***** Supplied information *****
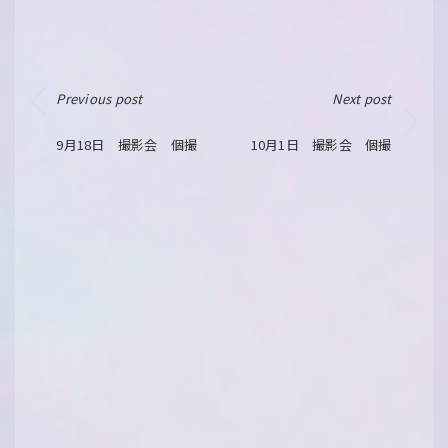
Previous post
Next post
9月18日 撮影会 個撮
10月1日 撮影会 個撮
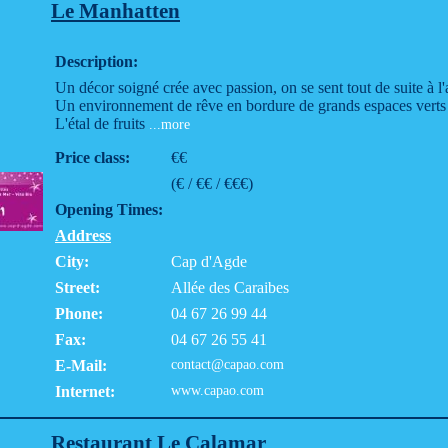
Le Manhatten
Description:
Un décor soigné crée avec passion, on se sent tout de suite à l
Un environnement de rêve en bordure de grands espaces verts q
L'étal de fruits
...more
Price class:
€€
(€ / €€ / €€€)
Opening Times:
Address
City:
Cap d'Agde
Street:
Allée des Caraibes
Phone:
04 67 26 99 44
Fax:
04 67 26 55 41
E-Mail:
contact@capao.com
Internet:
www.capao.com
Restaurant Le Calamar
*****
▶ [How to complete this task]: Please retype the text of every record above line for line, without changing anything, and leave the pictures out of your answer.

▶ [Response below]:
Previous post
Next post
9月18日 撮影会 個撮
10月1日 撮影会 個撮
Le Manhatten
Description:
Un décor soigné crée avec passion, on se sent tout de suite à l
Un environnement de rêve en bordure de grands espaces verts q
L'étal de fruits
...more
Price class:
€€
(€ / €€ / €€€)
Opening Times:
Address
City:
Cap d'Agde
Street:
Allée des Caraibes
Phone:
04 67 26 99 44
Fax:
04 67 26 55 41
E-Mail:
contact@capao.com
Internet:
www.capao.com
Restaurant Le Calamar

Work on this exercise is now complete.